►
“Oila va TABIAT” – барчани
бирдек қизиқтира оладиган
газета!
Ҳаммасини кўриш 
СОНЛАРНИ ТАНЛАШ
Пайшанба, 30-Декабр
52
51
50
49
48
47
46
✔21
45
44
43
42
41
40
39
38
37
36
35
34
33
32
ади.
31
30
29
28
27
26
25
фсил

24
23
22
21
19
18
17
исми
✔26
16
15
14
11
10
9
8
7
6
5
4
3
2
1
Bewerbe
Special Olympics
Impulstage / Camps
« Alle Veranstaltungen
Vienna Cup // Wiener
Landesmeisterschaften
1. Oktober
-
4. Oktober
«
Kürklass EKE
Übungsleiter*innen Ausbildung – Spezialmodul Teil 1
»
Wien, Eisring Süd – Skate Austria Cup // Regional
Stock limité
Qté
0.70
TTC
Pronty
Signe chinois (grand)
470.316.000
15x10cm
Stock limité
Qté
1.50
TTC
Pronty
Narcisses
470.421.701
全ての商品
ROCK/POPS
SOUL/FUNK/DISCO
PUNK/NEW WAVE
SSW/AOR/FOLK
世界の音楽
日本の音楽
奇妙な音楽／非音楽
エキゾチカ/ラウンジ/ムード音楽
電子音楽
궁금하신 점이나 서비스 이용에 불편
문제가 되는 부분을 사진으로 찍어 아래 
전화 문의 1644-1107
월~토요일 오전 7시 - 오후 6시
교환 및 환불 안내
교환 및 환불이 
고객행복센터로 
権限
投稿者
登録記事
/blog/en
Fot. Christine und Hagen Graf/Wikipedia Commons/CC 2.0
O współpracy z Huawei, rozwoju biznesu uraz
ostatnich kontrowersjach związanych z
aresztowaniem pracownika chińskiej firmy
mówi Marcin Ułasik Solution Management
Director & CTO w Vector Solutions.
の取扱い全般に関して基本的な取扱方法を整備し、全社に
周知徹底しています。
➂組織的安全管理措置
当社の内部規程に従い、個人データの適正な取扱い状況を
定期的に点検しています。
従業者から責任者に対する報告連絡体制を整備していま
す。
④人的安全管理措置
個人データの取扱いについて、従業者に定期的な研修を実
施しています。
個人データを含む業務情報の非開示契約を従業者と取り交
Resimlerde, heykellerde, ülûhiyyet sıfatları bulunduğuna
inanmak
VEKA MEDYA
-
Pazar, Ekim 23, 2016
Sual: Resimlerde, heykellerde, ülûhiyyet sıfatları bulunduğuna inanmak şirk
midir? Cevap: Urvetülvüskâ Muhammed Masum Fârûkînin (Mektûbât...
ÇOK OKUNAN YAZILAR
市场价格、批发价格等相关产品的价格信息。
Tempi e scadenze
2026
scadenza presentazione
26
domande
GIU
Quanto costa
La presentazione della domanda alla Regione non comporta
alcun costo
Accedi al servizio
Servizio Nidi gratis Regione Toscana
================================
### EXERCISE AIM
Copy all the rows above line for line, keeping every character and the original order unchanged.

### RESPONSE TO THIS TASK
►
“Oila va TABIAT” – барчани
бирдек қизиқтира оладиган
газета!
Ҳаммасини кўриш 
СОНЛАРНИ ТАНЛАШ
Пайшанба, 30-Декабр
52
51
50
49
48
47
46
✔21
45
44
43
42
41
40
39
38
37
36
35
34
33
32
ади.
31
30
29
28
27
26
25
фсил

24
23
22
21
19
18
17
исми
✔26
16
15
14
11
10
9
8
7
6
5
4
3
2
1
Bewerbe
Special Olympics
Impulstage / Camps
« Alle Veranstaltungen
Vienna Cup // Wiener
Landesmeisterschaften
1. Oktober
-
4. Oktober
«
Kürklass EKE
Übungsleiter*innen Ausbildung – Spezialmodul Teil 1
»
Wien, Eisring Süd – Skate Austria Cup // Regional
Stock limité
Qté
0.70
TTC
Pronty
Signe chinois (grand)
470.316.000
15x10cm
Stock limité
Qté
1.50
TTC
Pronty
Narcisses
470.421.701
全ての商品
ROCK/POPS
SOUL/FUNK/DISCO
PUNK/NEW WAVE
SSW/AOR/FOLK
世界の音楽
日本の音楽
奇妙な音楽／非音楽
エキゾチカ/ラウンジ/ムード音楽
電子音楽
궁금하신 점이나 서비스 이용에 불편
문제가 되는 부분을 사진으로 찍어 아래 
전화 문의 1644-1107
월~토요일 오전 7시 - 오후 6시
교환 및 환불 안내
교환 및 환불이 
고객행복센터로 
権限
投稿者
登録記事
/blog/en
Fot. Christine und Hagen Graf/Wikipedia Commons/CC 2.0
O współpracy z Huawei, rozwoju biznesu uraz
ostatnich kontrowersjach związanych z
aresztowaniem pracownika chińskiej firmy
mówi Marcin Ułasik Solution Management
Director & CTO w Vector Solutions.
の取扱い全般に関して基本的な取扱方法を整備し、全社に
周知徹底しています。
➂組織的安全管理措置
当社の内部規程に従い、個人データの適正な取扱い状況を
定期的に点検しています。
従業者から責任者に対する報告連絡体制を整備していま
す。
④人的安全管理措置
個人データの取扱いについて、従業者に定期的な研修を実
施しています。
個人データを含む業務情報の非開示契約を従業者と取り交
Resimlerde, heykellerde, ülûhiyyet sıfatları bulunduğuna
inanmak
VEKA MEDYA
-
Pazar, Ekim 23, 2016
Sual: Resimlerde, heykellerde, ülûhiyyet sıfatları bulunduğuna inanmak şirk
midir? Cevap: Urvetülvüskâ Muhammed Masum Fârûkînin (Mektûbât...
ÇOK OKUNAN YAZILAR
市场价格、批发价格等相关产品的价格信息。
Tempi e scadenze
2026
scadenza presentazione
26
domande
GIU
Quanto costa
La presentazione della domanda alla Regione non comporta
alcun costo
Accedi al servizio
Servizio Nidi gratis Regione Toscana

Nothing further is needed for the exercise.